# Rigatoni



## cupcakecook (Jul 29, 2008)

Anyone have any tasty recipes for using rigatoni pasta?


----------



## phatch (Mar 29, 2002)

Rigatoni is best with a chunky bold sauce. It's shape can hold on to those sauces where other pastas won't. 

Nick Stellino did one on his show many years ago I like for this purpose. As that's a copyrighted recipe, the rules prevent me from giving it to your verbatim, but this paraphrase from memory should suffice.

You can make this sauce in the time the pasta is cooking. do the vegie prep while the pasta water is coming to a boil.

Saute a few chopped leeks in lots of olive oil. Then add plenty of sliced garlic and a bit of crushed red pepper flakes. Saute a minute or so. Add some canned chopped tomatoes, rough chopped artichokes (hearts or bottoms, canned, frozen or prepped yourself Avoid marinated, but if you must use marinated, rinse them off well) and about as much rough chopped olives as artichokes. He used an Italian cured olive but it's still pretty good even with the American black olives. Put in some chicken stock and let it reduce. while the pasta finishes cooking. 

Cook the pasta short of al dente. You'll finish cooking the pasta with the sauce. Drain the pasta, but save some pasta water. Add the pasta to the sauce. Stir through to mix. Adjust the sauce as needed with the reserved pasta water so that there is enough liquid to finish cooking the pasta. Simmer til the pasta is done.

Add fresh grated parmesan generously, strew with chopped/torn basil, taste for salt and pepper. Serve

EXPLANATIONS

Be generous with the olive oil, it forms part of the sauce. 

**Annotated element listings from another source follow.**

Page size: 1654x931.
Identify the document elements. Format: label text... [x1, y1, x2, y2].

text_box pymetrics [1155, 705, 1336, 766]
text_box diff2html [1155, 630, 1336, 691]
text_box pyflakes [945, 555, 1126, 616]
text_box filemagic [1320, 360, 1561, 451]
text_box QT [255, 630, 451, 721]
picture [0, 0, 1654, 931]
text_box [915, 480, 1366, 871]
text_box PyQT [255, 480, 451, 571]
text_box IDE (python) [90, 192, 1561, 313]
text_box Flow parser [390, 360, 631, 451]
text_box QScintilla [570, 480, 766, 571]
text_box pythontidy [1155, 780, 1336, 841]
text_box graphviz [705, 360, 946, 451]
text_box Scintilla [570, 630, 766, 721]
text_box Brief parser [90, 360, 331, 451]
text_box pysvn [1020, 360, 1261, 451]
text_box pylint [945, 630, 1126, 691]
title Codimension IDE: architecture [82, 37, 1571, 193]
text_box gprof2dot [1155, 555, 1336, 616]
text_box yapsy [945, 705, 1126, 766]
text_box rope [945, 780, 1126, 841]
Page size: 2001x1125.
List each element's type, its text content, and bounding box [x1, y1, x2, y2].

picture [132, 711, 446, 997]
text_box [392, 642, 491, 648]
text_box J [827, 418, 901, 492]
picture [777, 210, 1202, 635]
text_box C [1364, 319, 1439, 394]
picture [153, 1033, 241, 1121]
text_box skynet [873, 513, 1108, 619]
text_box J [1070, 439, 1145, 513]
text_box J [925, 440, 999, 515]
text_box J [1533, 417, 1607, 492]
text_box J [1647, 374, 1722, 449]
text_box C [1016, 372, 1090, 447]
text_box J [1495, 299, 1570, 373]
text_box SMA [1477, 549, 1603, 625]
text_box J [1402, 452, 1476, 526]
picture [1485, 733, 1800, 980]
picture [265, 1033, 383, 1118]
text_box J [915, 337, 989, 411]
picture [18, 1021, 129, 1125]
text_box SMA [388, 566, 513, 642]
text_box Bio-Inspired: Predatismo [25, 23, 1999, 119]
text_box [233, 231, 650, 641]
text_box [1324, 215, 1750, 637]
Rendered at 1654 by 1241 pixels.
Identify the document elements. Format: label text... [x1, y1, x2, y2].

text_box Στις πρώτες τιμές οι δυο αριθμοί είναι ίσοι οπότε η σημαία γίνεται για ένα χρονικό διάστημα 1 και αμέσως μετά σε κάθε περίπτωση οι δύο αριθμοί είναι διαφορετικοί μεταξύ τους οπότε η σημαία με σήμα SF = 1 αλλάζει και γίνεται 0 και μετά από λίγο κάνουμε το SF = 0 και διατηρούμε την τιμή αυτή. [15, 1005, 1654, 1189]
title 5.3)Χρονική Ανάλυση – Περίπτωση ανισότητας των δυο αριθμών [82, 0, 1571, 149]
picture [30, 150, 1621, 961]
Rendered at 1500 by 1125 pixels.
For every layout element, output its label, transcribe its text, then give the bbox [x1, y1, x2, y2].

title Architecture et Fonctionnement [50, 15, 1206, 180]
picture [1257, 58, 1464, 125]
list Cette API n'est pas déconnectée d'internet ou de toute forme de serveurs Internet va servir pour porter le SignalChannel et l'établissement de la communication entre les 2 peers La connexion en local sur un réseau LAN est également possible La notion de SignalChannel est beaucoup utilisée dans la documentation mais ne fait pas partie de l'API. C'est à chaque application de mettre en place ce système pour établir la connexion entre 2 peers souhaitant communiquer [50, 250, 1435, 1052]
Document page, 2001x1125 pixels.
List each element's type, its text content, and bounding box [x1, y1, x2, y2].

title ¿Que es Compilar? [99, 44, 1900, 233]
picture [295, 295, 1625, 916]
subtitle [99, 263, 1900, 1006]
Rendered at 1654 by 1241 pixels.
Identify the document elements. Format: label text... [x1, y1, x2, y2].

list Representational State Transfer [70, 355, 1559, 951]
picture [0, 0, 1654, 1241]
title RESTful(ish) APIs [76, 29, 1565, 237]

Slicing the garlic allows you to cook it longer without becoming bitter, but it lessens the garlic impact. So use more garlic than you normally would. These chunks are also very pleasant in the sauce.


----------



## cupcakecook (Jul 29, 2008)

thanx! sounds super tasty...this is will definitely make it onto my menu planner for next week! :roll:


----------



## phatch (Mar 29, 2002)

Excellent. The finished dish shouldn't have loose liquid running out, or just a little.

Phil


----------



## oldschool1982 (Jun 27, 2006)

Rigatoni tossed with sauteed proscuitto ham or panchetta, Smoked Chicken breast, sliced crimini/portobello mushroom's, sundried tomatoes and swiss chard with Alfredo sauce.:lips:


----------



## siduri (Aug 13, 2006)

SAUSAGES AND CHEESE
Peel a couple of italian sausages, put the meat in a pan with a little oil and brown, stirring.
Mix ricotta with plenty of parmigiano and an egg.
Cook rigatoni, drain and immediately mix with the cheese mixture then with the sausage meat.

AGLIO, OLIO E TONNO _garlic, oil and tuna_
Sautee 3 or 4 cloves garlic smashed but not chopped fine, and a couple of pepperoncini (small hot red peppers - about half an inch long - or red pepper flakes) in olive oil for a minute. Add a can of dark meat tuna and some washed anchovies. Let it cook slowly till the anchovies disintegrate. Put directly on freshly drained pasta and mix well.

CAULIFLOWER
Cut up a head of cauliflower into small flowerets. Sautee VERY SLOWLY in a thick film of olive oil and 3 or 4 or 5 sliced garlic cloves and some hot red pepper flakes or small pepperoncini. Cook, covered, without burning (the cauliflower might get slightly nut-brown but don;t let it get dark brown) stirring occasionally until the cauliflower is almost mushy. Cook rigatoni. Immediately add parmigiano and the cauliflower. Mix well.


----------



## cupcakecook (Jul 29, 2008)

thanx phatch for the recipe i made it for dinner tonite! my boyfriend and i throughly enjoyed it:bounce:..i think next time i might add some clams or mussels or both to make it more meaty! but thanx again!


----------



## phatch (Mar 29, 2002)

I am sure Nick Stellino is happy for you, and proud of his creation.

Phil


----------